(Transcribed page contents)

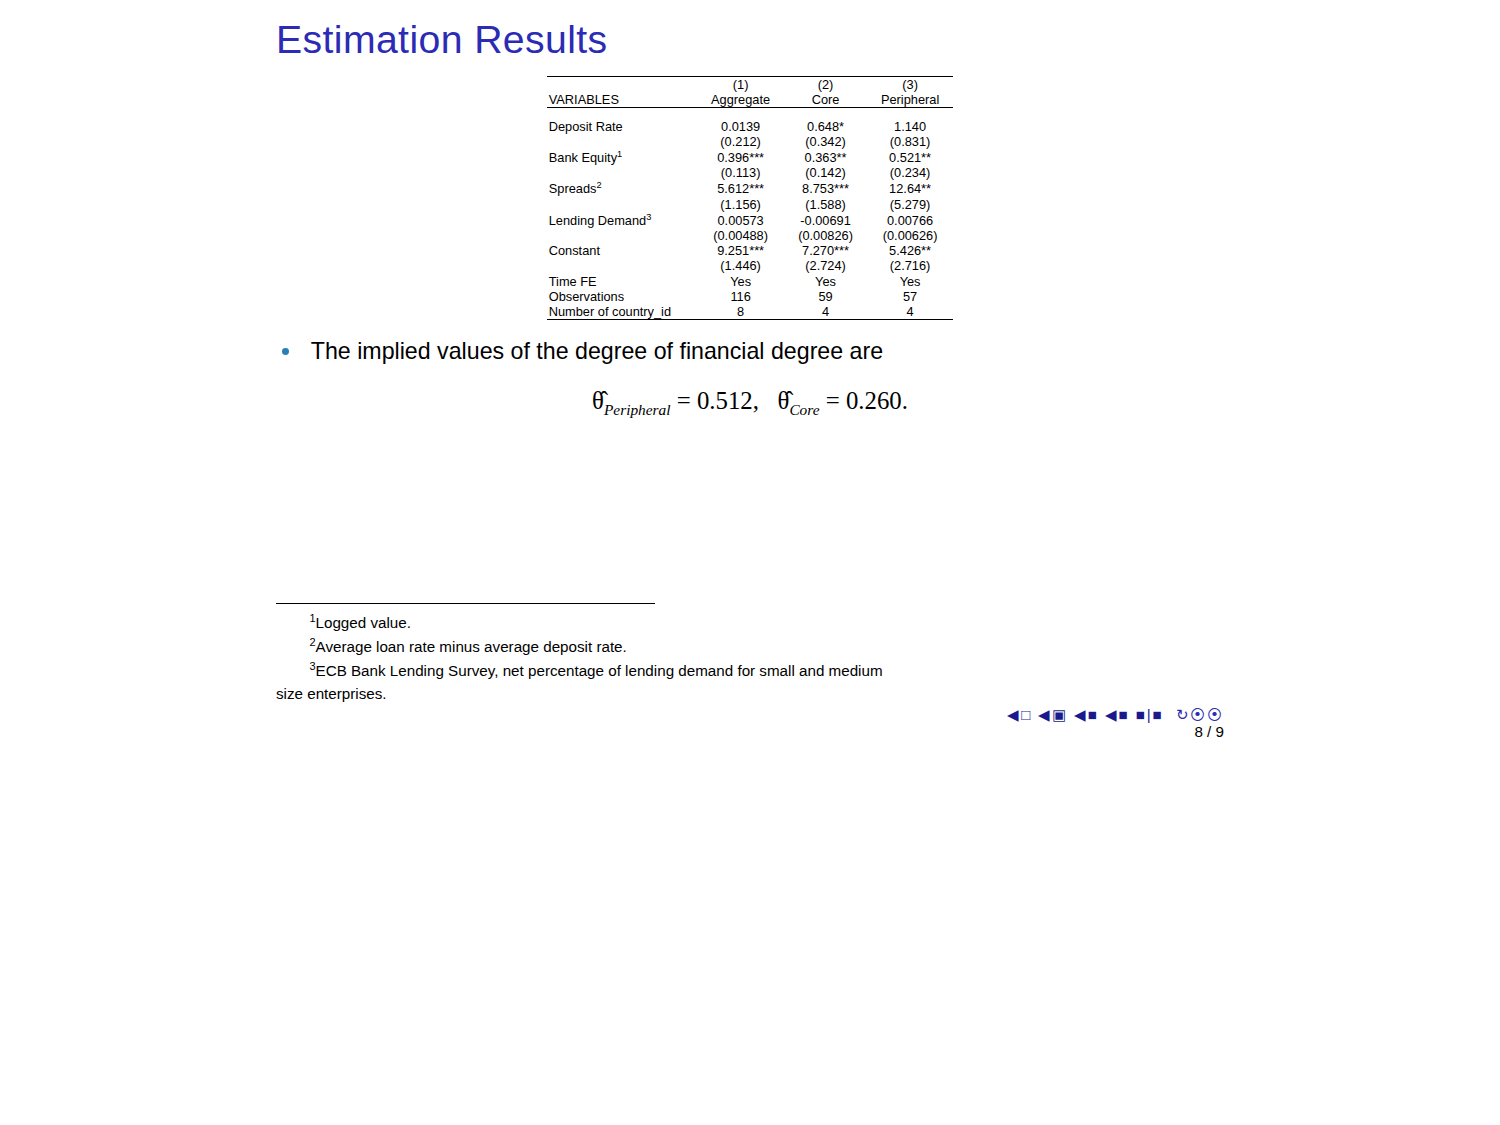Estimation Results
| | (1) | (2) | (3) |
| VARIABLES | Aggregate | Core | Peripheral |
| Deposit Rate | 0.0139 | 0.648* | 1.140 |
| | (0.212) | (0.342) | (0.831) |
| Bank Equity 1 | 0.396*** | 0.363** | 0.521** |
| | (0.113) | (0.142) | (0.234) |
| Spreads 2 | 5.612*** | 8.753*** | 12.64** |
| | (1.156) | (1.588) | (5.279) |
| Lending Demand 3 | 0.00573 | -0.00691 | 0.00766 |
| | (0.00488) | (0.00826) | (0.00626) |
| Constant | 9.251*** | 7.270*** | 5.426** |
| | (1.446) | (2.724) | (2.716) |
| Time FE | Yes | Yes | Yes |
| Observations | 116 | 59 | 57 |
| Number of country_id | 8 | 4 | 4 |
The implied values of the degree of financial degree are
θ̂Peripheral = 0.512, θ̂Core = 0.260.
1Logged value.
2Average loan rate minus average deposit rate.
3ECB Bank Lending Survey, net percentage of lending demand for small and medium
size enterprises.
◀□ ◀▣ ◀■ ◀■ ■|■ ↻⦿⦿
8 / 9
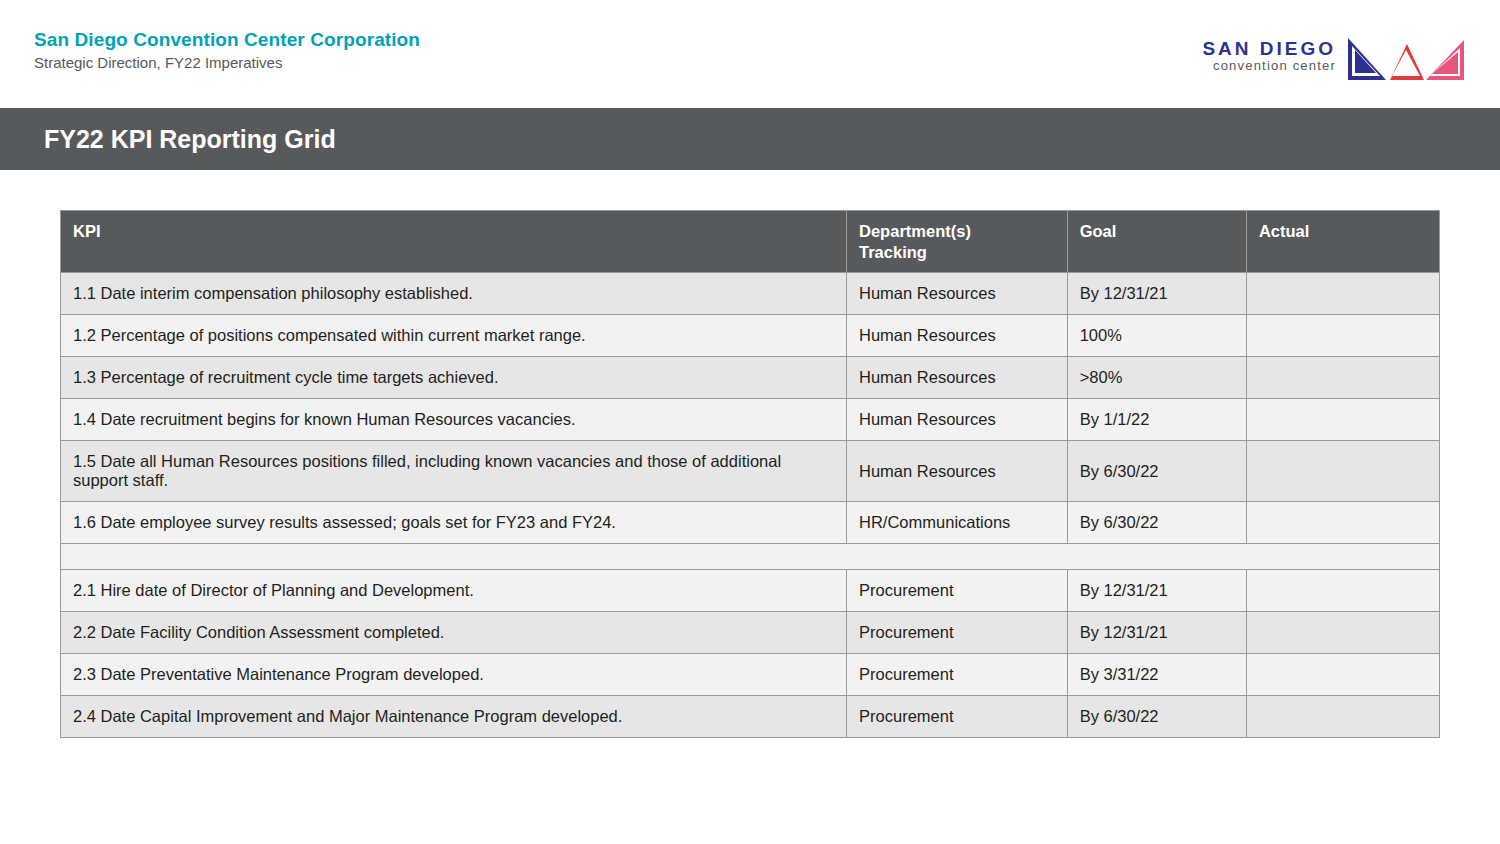San Diego Convention Center Corporation
Strategic Direction, FY22 Imperatives
SAN DIEGO
convention center
FY22 KPI Reporting Grid
| KPI | Department(s) Tracking | Goal | Actual |
| --- | --- | --- | --- |
| 1.1 Date interim compensation philosophy established. | Human Resources | By 12/31/21 | |
| 1.2 Percentage of positions compensated within current market range. | Human Resources | 100% | |
| 1.3 Percentage of recruitment cycle time targets achieved. | Human Resources | >80% | |
| 1.4 Date recruitment begins for known Human Resources vacancies. | Human Resources | By 1/1/22 | |
| 1.5 Date all Human Resources positions filled, including known vacancies and those of additional support staff. | Human Resources | By 6/30/22 | |
| 1.6 Date employee survey results assessed; goals set for FY23 and FY24. | HR/Communications | By 6/30/22 | |
| 2.1 Hire date of Director of Planning and Development. | Procurement | By 12/31/21 | |
| 2.2 Date Facility Condition Assessment completed. | Procurement | By 12/31/21 | |
| 2.3 Date Preventative Maintenance Program developed. | Procurement | By 3/31/22 | |
| 2.4 Date Capital Improvement and Major Maintenance Program developed. | Procurement | By 6/30/22 | |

Exercise brief
Reproduce the records above from their first line to the line bearing "3/31/22 | |", both ends included, leaving every picture out.

Output below
Estimation Results
| | (1) | (2) | (3) |
| VARIABLES | Aggregate | Core | Peripheral |
| Deposit Rate | 0.0139 | 0.648* | 1.140 |
| | (0.212) | (0.342) | (0.831) |
| Bank Equity 1 | 0.396*** | 0.363** | 0.521** |
| | (0.113) | (0.142) | (0.234) |
| Spreads 2 | 5.612*** | 8.753*** | 12.64** |
| | (1.156) | (1.588) | (5.279) |
| Lending Demand 3 | 0.00573 | -0.00691 | 0.00766 |
| | (0.00488) | (0.00826) | (0.00626) |
| Constant | 9.251*** | 7.270*** | 5.426** |
| | (1.446) | (2.724) | (2.716) |
| Time FE | Yes | Yes | Yes |
| Observations | 116 | 59 | 57 |
| Number of country_id | 8 | 4 | 4 |
The implied values of the degree of financial degree are
θ̂Peripheral = 0.512, θ̂Core = 0.260.
1Logged value.
2Average loan rate minus average deposit rate.
3ECB Bank Lending Survey, net percentage of lending demand for small and medium
size enterprises.
◀□ ◀▣ ◀■ ◀■ ■|■ ↻⦿⦿
8 / 9
San Diego Convention Center Corporation
Strategic Direction, FY22 Imperatives
SAN DIEGO
convention center
FY22 KPI Reporting Grid
| KPI | Department(s) Tracking | Goal | Actual |
| --- | --- | --- | --- |
| 1.1 Date interim compensation philosophy established. | Human Resources | By 12/31/21 | |
| 1.2 Percentage of positions compensated within current market range. | Human Resources | 100% | |
| 1.3 Percentage of recruitment cycle time targets achieved. | Human Resources | >80% | |
| 1.4 Date recruitment begins for known Human Resources vacancies. | Human Resources | By 1/1/22 | |
| 1.5 Date all Human Resources positions filled, including known vacancies and those of additional support staff. | Human Resources | By 6/30/22 | |
| 1.6 Date employee survey results assessed; goals set for FY23 and FY24. | HR/Communications | By 6/30/22 | |
| 2.1 Hire date of Director of Planning and Development. | Procurement | By 12/31/21 | |
| 2.2 Date Facility Condition Assessment completed. | Procurement | By 12/31/21 | |
| 2.3 Date Preventative Maintenance Program developed. | Procurement | By 3/31/22 | |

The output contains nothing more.